Il ruolo della Francia nel conflitto siriano

Tre anni dopo, il presidente François Hollande ricevette ufficialmente all’Eliseo Recep Tayyip Erdoğan, e ufficiosamente Salih Muslim, co-presidente curdo del Partito dell’Unione Democratica, sostenitore dell’indipendenza del Rojava dalla Siria. Come è noto, proprio in quel periodo, i soldati curdi cessarono di riconoscersi come cittadini siriani e iniziarono la guerra per la conquista di un proprio territorio, con la ovvia protezione delle forze alleate (Stati Uniti, Francia e Regno Unito). Non si può non sottolineare che il nord-est della Siria è la fonte principale di petrolio del Paese.

Nel 2015, infatti, Washington crea a tavolino l’esercito, prevalentemente curdo, delle Forze Democratiche Siriane (Fds/Sdf), colpevole dell’espulsione delle famiglie arabo-siriane e di quelle cristiano-assire dai territori occupati del nord della Siria. La maggioranza di quelle famiglie (circa 3,5 milioni di siriani) sono state ospitate nei campi profughi in Turchia, e sono diventate poi strumento di ricatto usato da Erdoğan contro l’Europa.

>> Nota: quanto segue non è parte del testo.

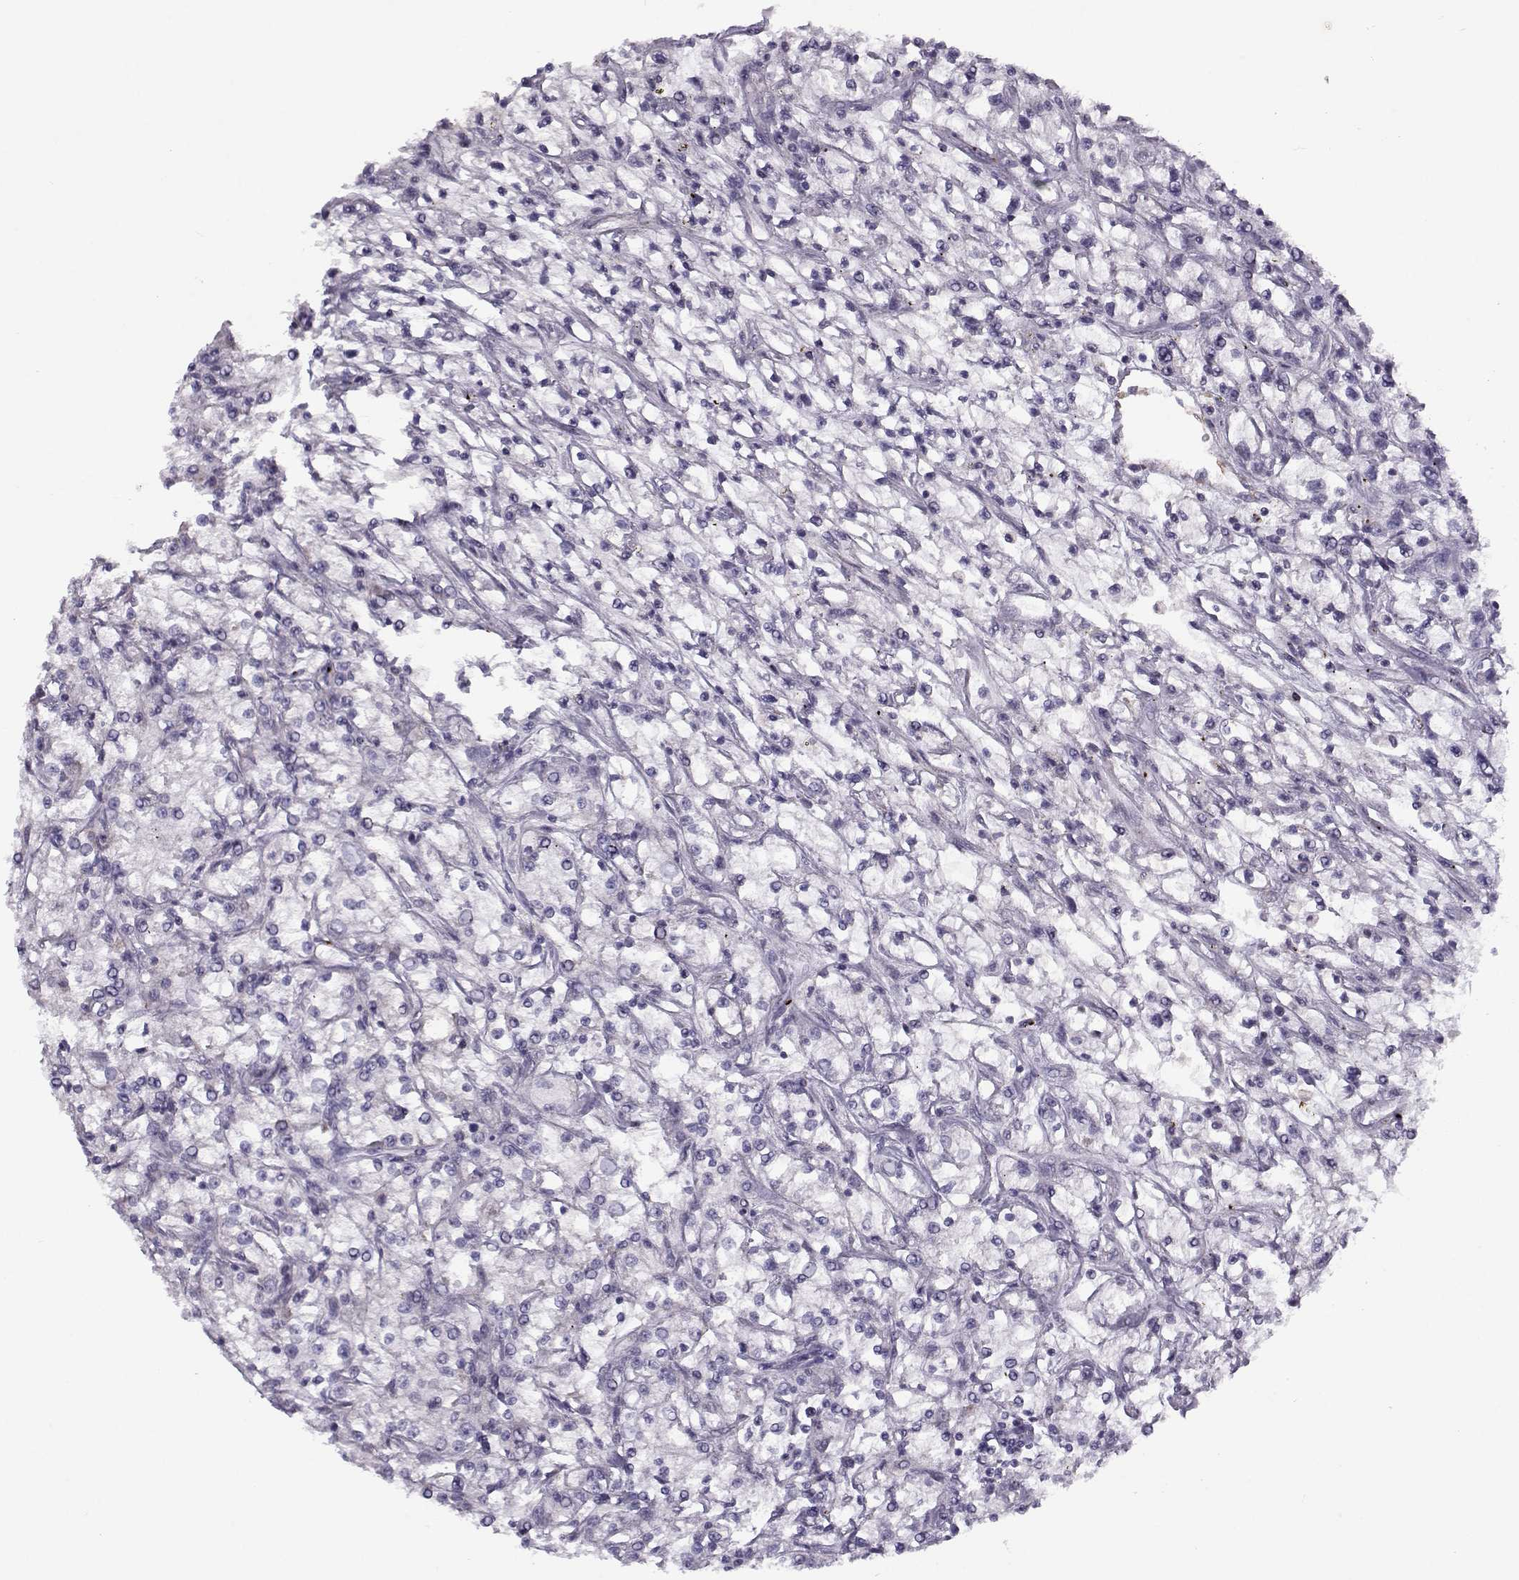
{"staining": {"intensity": "negative", "quantity": "none", "location": "none"}, "tissue": "renal cancer", "cell_type": "Tumor cells", "image_type": "cancer", "snomed": [{"axis": "morphology", "description": "Adenocarcinoma, NOS"}, {"axis": "topography", "description": "Kidney"}], "caption": "Human renal adenocarcinoma stained for a protein using immunohistochemistry demonstrates no expression in tumor cells.", "gene": "KLF17", "patient": {"sex": "female", "age": 59}}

Nel nord della Siria sono difatti presenti milizie provenienti dalla Turchia e dall’Iraq, i cosiddetti “ribelli moderati” e i terroristi dell’Isis. L’arcivescovo cattolico-siriaco di Hassaké-Nisibi, monsignor Jacques Behnan Hindo, dichiarerà di aver sentito più volte leader curdi parlare di un piano di estirpazione dei cristiani del Rojava e della volontà di cambiare la demografia del Paese. Tornando alla Francia e ai suoi interessi neocolonialisti in Siria, l’Eliseo è ancora presente nel nord della Siria con ben 9 basi militari e di intelligence, otto delle quali impiantate da Emmanuel Macron oltre all’ex cementificio Lafarge.

La mappa è stata pubblicata dalla Turchia per comprovare la presenza ancora attiva di Parigi, dopo il disimpegno americano voluto dal presidente Donald Trump.

Nel febbraio del 2018, Vasily Nebenzya, rappresentante permanente della Russia presso le Nazioni Unite, annunciava che i curdi siriani avevano concesso l’amnistia a 120 miliziani dell’Isis, assoldandoli in seguito nell’Unità di protezione nazionale (Ypg). Ora il fronte si è completamente capovolto: i curdi, abbandonati dagli alleati occidentali e alla mercé dell’esercito turco (alleato sul campo con i cosiddetti “ribelli moderati”), hanno acconsentito alla pacificazione nazionale con il governo di Damasco, ricevendo quindi l’appoggio militare dell’esercito arabo siriano.

Nel frattempo, dalla Francia arrivano rassicurazioni, non richieste, dal ministro degli Esteri Jean-Yves Le Drian, il quale ha affermato di avere il controllo sulla situazione in Rojava in merito agli jihadisti arrestati e detenuti nelle carceri locali, chiedendo una riunione d’emergenza della coalizione creata per combattere lo Stato Islamico. Stando a tali dichiarazioni, sembrerebbe così che la Francia non abbia ancora abbandonato le sue mire neocolonialiste e voglia ancora interferire all’interno del territorio sovrano siriano.